Точной даты этой беседы я установить не могу. Она имела место во второй половине апреля, непосредственно перед той партийной конференцией, которая приняла предложение Вельса о переводе партии на рельсы нелегальной работы, 27–28 апреля. В те дни Вельс уже избегал ходить в здание Форштанда и не ночевал дома, а жил фактически на нелегальном положении, подготовляя свой отъезд за границу. Встречался он мало с кем, устраивая эти встречи в одном из двух маленьких кабачков-"кнайпе", которые находились поблизости от здания Форштанда и были излюбленными местами встреч руководящих работников партийного аппарата. Содержателями их обоих были старые социал-демократы, один еще помнил времена исключительных законов против социалистов. В обоих имелось по задней комнатке, куда случайные гости (их вообще было очень мало) доступа не имели, но зато "свои" могли сидеть часами за доверительной беседой. В один из них и пригласил меня Вельс…
Я уже знал о перемене настроений в руководящей группе деятелей старого Форштанда вообще и у О. Вельса в частности, а потому не ждал, что он обрушится на меня с упреками за "неосторожность". Тем не менее и в содержании, и особенно в тоне беседы для меня оказалось немало неожиданного. О. Вельс и А. Фогель, который именно в это время выдвинулся на положение ближайшего помощника Вельса по руководству партийным аппаратом, меня ждали за кружкой пива и предложили пообедать с ними. Началось с расспросов, как идет работа по выносу русских материалов и как мне удалось ускользнуть от гитлеровских дружинников. В ходе этих расспросов Вельс поинтересовался узнать, не имел ли я каких-либо трудностей с управлением партийного здания, и рассказал, что его приказ о запрете вывоза материалов из этого здания был вызван совсем не нашим старым разговором, а обнаружением попыток расхищения партийного имущества, исходивших от некоторых служащих. Были установлены случаи увоза не только книг, но и мебели и т. д. Если бы не были приняты решительные меры, говорил О. Вельс, дело пошло бы очень далеко. Ко мне этот приказ ни в коей мере не относился, наоборот, он, Вельс лично дал самые решительные указания не только не ставить никаких препятствий моей работе по выносу материалов, но и помогать ей по мере возможности. Как видно из сказанного выше, это вполне соответствовало и моему личному тогдашнему впечатлению.
Эти разговоры были, конечно, только присказкой, настоящей сказкой, для обсуждения которой О. Вельс меня пригласил, был вопрос о вывозе немецкого архива.
Надо отдать ему справедливость: О. Вельс не старался укрыться за мелкие отговорки, а прямо признал, что и он лично, и весь Форштанд признают, что отклонение ими в феврале моего предложения о вывозе архива было ошибкой.

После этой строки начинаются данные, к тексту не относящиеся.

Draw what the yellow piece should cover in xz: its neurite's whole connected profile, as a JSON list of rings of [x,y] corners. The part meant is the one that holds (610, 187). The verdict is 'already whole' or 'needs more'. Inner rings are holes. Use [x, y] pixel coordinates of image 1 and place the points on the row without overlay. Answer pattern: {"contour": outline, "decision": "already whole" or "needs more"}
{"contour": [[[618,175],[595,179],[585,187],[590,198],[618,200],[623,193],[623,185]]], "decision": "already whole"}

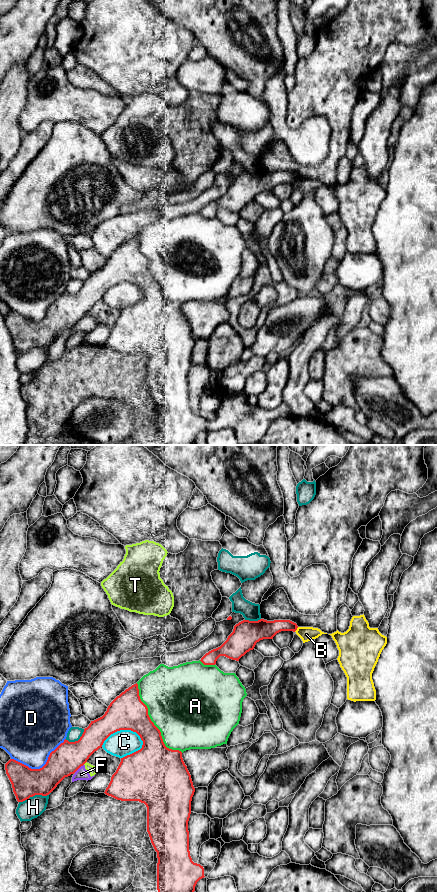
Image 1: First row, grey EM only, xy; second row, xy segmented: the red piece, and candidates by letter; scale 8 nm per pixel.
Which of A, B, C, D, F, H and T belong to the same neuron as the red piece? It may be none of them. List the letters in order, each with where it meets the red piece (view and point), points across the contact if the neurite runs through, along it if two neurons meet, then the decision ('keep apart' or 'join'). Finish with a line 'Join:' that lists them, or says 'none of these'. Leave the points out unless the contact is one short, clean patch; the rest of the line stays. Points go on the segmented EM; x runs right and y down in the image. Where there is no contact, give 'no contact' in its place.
A: meets red in xy at (153, 723); keep apart
B: meets red in xy at (296, 629); border along xy (298, 627), (294, 631); keep apart
C: meets red in xy at (121, 729); keep apart
D: meets red in xy at (42, 767); keep apart
F: meets red in xy at (78, 768); keep apart
H: meets red in xy at (34, 795); keep apart
T: meets red in xy at (84, 763); keep apart
Join: none of these

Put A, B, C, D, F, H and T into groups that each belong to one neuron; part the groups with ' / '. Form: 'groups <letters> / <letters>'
groups A / B / C / D / F T / H

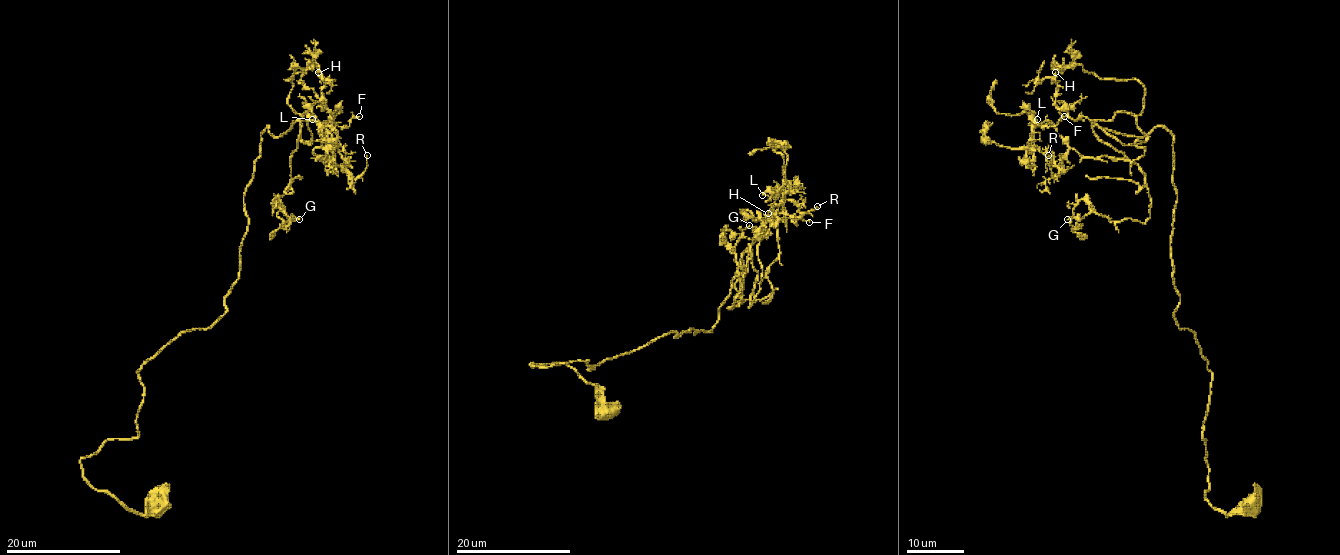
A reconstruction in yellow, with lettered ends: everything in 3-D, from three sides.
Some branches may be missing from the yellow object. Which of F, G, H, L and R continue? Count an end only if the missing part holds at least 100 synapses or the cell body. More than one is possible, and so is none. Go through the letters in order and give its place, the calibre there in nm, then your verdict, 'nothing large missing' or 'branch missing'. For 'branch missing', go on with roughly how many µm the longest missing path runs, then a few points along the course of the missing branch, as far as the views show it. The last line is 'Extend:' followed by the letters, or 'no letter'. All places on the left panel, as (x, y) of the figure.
F: at (359, 116); 200 nm thick; nothing large missing
G: at (299, 219); 130 nm thick; nothing large missing
H: at (318, 72); 70 nm thick; nothing large missing
L: at (312, 119); 190 nm thick; nothing large missing
R: at (367, 155); 160 nm thick; nothing large missing
Extend: no letter

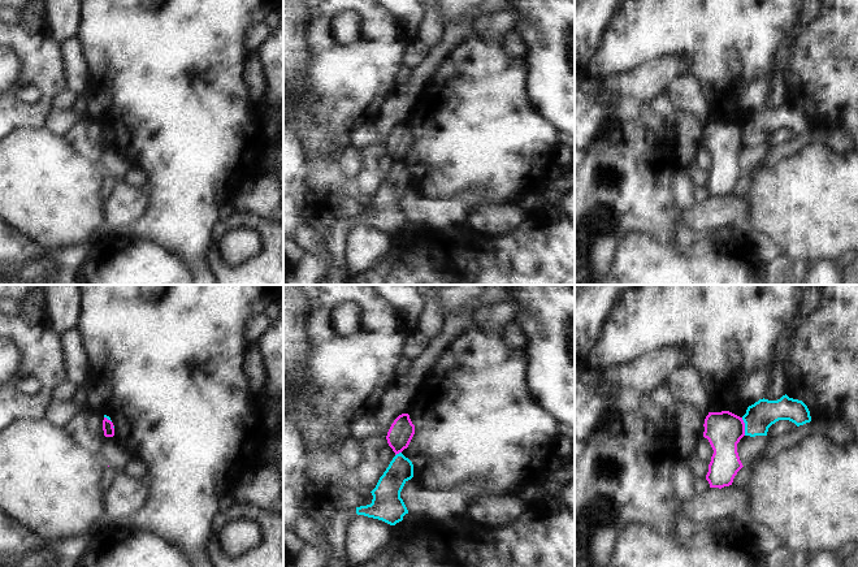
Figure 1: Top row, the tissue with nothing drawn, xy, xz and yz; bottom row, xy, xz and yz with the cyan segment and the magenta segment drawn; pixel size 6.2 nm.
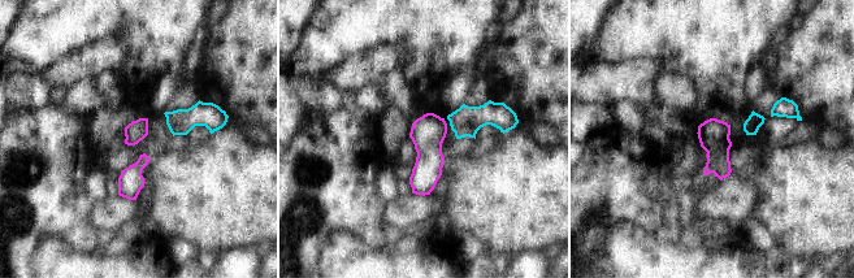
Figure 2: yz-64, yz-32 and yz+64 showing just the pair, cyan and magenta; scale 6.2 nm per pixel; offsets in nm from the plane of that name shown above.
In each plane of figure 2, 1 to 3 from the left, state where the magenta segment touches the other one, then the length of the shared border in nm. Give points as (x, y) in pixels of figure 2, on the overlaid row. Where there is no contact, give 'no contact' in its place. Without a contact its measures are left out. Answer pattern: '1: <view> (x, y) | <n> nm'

Но прошлого не вернешь, а архив спасать нужно. Решение о вывозе Форштандом было принято недели две тому назад, но по настоянию некоторых лиц обращаться ко мне сначала не хотели. В этом играло роль чувство некоторого национального самолюбия: разве мы не можем устроить это дело сами, а обязательно должны обращаться за помощью к русскому эмигранту? За последние дни были сделаны две такие попытки выноса материалов ими самими, но Вельс был очень недоволен.{16}
К тому же их организаторы не видят возможности продолжать эти попытки дальше. Поэтому Вельс от имени Форштанда поставил мне вопрос, согласен ли я в создавшейся теперь обстановке взять на себя организацию новой попытки вывоза хотя бы части материалов и немецкого архива.Не трудно понять, какое впечатление произвели на меня эти сообщения Вельса. Я, конечно, мог сказать немало колючих слов относительно его поведения, кое-что и было мною сказано. Но было ясно, что дело не в них, не в пикировке о поведении Форштанда в недавнем прошлом, а в том, можно ли теперь что-либо сделать для спасения материалов немецкого архива.